■ **WHAT TO DO**
If a line in the entries below includes the string "Pudding", copy it out.

((

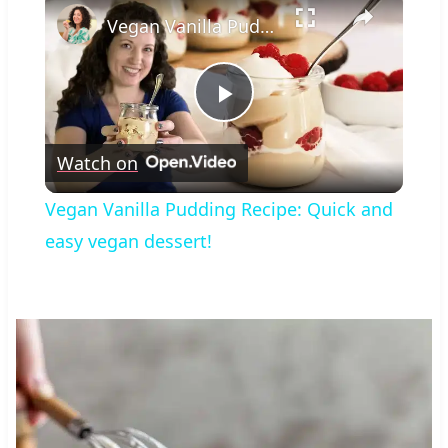
Vegan Vanilla Pudding Recipe: Quick and easy vegan dessert!
Play
Watch on
Video
Vegan Vanilla Pudding Recipe: Quick and
easy vegan dessert!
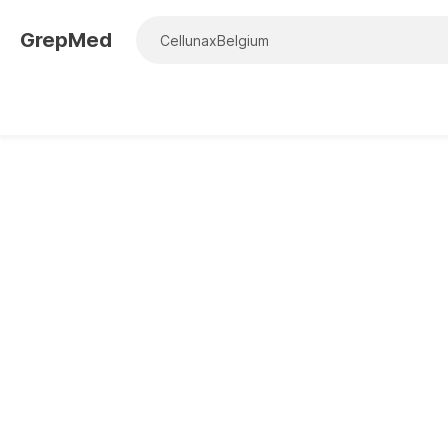
GrepMed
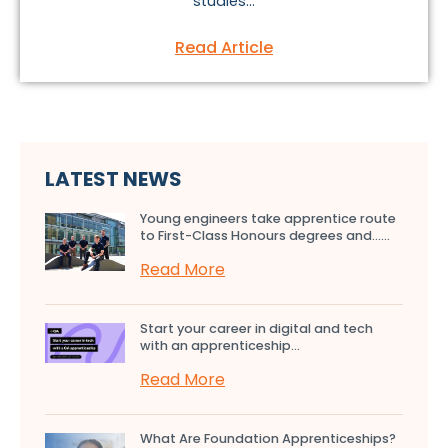
studies...
Read Article
LATEST NEWS
Young engineers take apprentice route
to First-Class Honours degrees and…...
Read More
Start your career in digital and tech
with an apprenticeship...
Read More
What Are Foundation Apprenticeships?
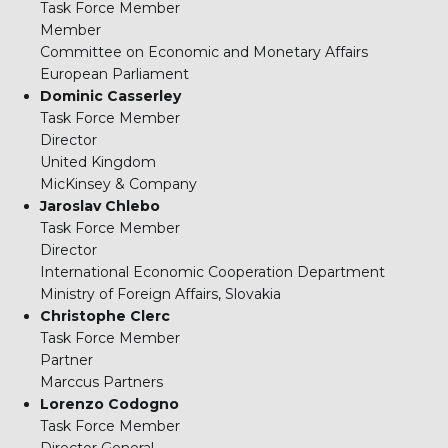
Task Force Member
Member
Committee on Economic and Monetary Affairs
European Parliament
Dominic Casserley
Task Force Member
Director
United Kingdom
MicKinsey & Company
Jaroslav Chlebo
Task Force Member
Director
International Economic Cooperation Department
Ministry of Foreign Affairs, Slovakia
Christophe Clerc
Task Force Member
Partner
Marccus Partners
Lorenzo Codogno
Task Force Member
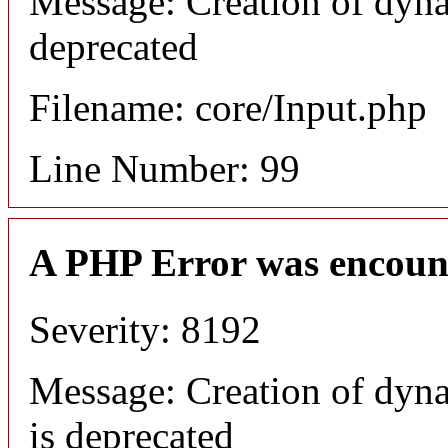
Message: Creation of dyna
deprecated
Filename: core/Input.php
Line Number: 99
A PHP Error was encoun
Severity: 8192
Message: Creation of dyn
is deprecated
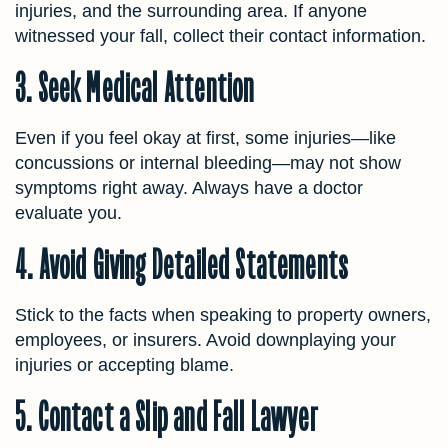
injuries, and the surrounding area. If anyone
witnessed your fall, collect their contact information.
3. Seek Medical Attention
Even if you feel okay at first, some injuries—like
concussions or internal bleeding—may not show
symptoms right away. Always have a doctor
evaluate you.
4. Avoid Giving Detailed Statements
Stick to the facts when speaking to property owners,
employees, or insurers. Avoid downplaying your
injuries or accepting blame.
5. Contact a Slip and Fall Lawyer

))

■ **EXERCISE RESULT**
Vegan Vanilla Pudding Recipe: Quick and easy vegan dessert!
Vegan Vanilla Pudding Recipe: Quick and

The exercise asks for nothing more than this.